The Disadvantages of Summer Babies
A new report from the Institute of Fiscal Studies in the U.K. examines the big difference that a few months can make in the student achievement of young children. Authors Claire Crawford, Lorraine Dearden and Ellen Greaves found (along with several previous studies, like this one and this one) that children born in summer months generally score lower on standardized tests and are seen as “underachievers;” while children born in September and autumn months are more academically and socially successful. From a press release about the study:
Previous research published by the Institute for Fiscal Studies (IFS) has shown that children born at the start of the academic year achieve better exam results, on average, than children born at the end of the academic year. In England, this means that children born in the autumn tend to outperform those born in the summer. New research published today by IFS, and funded by the Nuffield Foundation, shows that month of birth also matters for other characteristics and outcomes of young people growing up in England today.

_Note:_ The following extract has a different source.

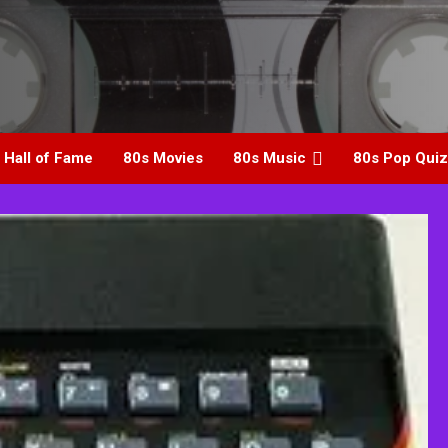
 Hall of Fame
80s Movies
80s Music
80s Pop Quiz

The idea that small age gaps can have big impacts is nothing new. In fact, it’s something we write about in Superfreakonomics, with the birthday breakdown of European soccer players: 43 percent of players were born in the first thee months of the year, while only 9 percent were born in the final three months. Children who are a few months older than their peers at 5 or 6 have more developed cognitive and motor skills, which makes them more advanced athletes and students. This early advantage can lead to self-fulfilling prophecies later on: the child thinks she is an underachiever, and so will often play that role.
The IFS researchers found some other startling statistics: summer babies are between 20 and 30 percentage points (2.5 – 3.5 times) more likely to be considered below average by their teachers by age 7, and are 7 percentage points (2.5 times) more likely to report being always unhappy at school. They are also 6 percentage points (twice as likely) to report bullying, perhaps because of their smaller physical size.
Co-author Ellen Greaves states: “…the government should be concerned about the wider educational experience of summer-born children, who appear to be at a disadvantage in terms of their well-being as well as their test scores.”